In Tokyo they will unveil the small E02 scooter and classic-looking E-Vino, both with removable batteries.

There will also be a YPJ-YZ pedal-assisted e-bike, an electric tilting three-wheelers mobility scooter, and the electric Land Link Concept.

The latter uses artificial intelligence image recognition technology to autonomously move over “vast” outdoor terrain. It is likely designed to transport cargo.

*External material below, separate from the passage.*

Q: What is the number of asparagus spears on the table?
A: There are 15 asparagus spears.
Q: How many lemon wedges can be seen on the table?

  1. Couldn’t agree with you more Geepers, the only difference between either maybe the size of the tyres but expect the Harleys to have downloadable apps that makes the sound of a V-twin so the rider can feel tough.
    No radiator, gearbox or exhaust.

  2. I couldn’t agree with you more Geepers, the above scooter battery layout is the better option, that is getting the batteries as low as possible for greater stability which will determine the overall shape of the scooter/bike layout. Probably the only distinction between either, will be the size of the wheels.
    Quote from Geepers: (without big engines and fuel tanks) radiators, gearbox and exhaust.
    Expect Harley to have a downloadable app that makes the sound of a V-twin for it’s electric bikes so the rider can fell ‘tough’.

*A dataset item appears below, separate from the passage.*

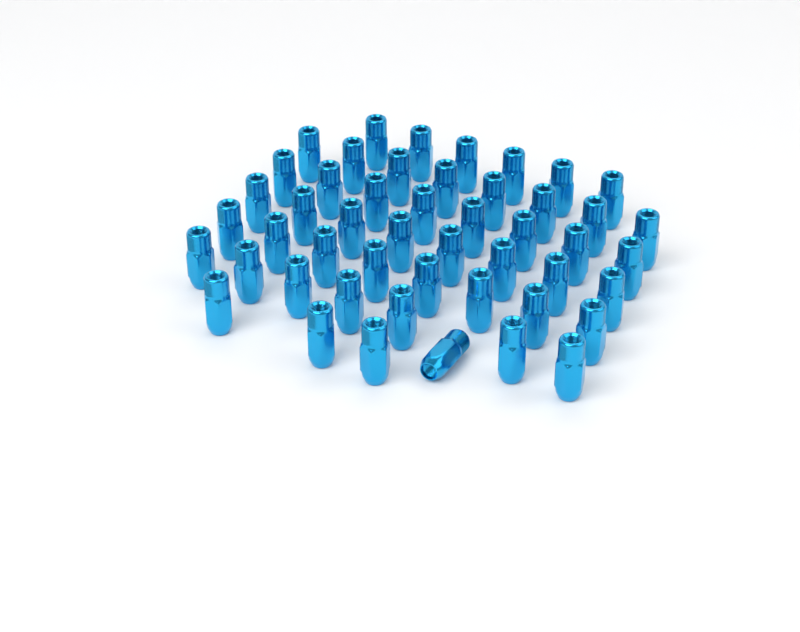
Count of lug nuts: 49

  3. The distinction between “scooter” and “motorcycle” is going to disappear. Everything will be a “scooter” …. as in twist and go. At the moment manufacturers are still making electric motorcycles that look more or less like normal motorcycles. That will change too as designers realise they are free to do pretty much anything without big engines and fuel tanks and the market matures in terms of what it will accept looks-wise. Two-wheeled vehicles are about to evolve into something we can’t even imagine at the moment. The current electric bikes are kind of the equivalent of the first motor cars which still looked like horse-drawn carriages as that was all people could imagine at the time. Buckle up, it’s gonna be wild. Amazing looking bikes full of amazing technology. We’re right on the cusp. Adapt or die, manufacturers.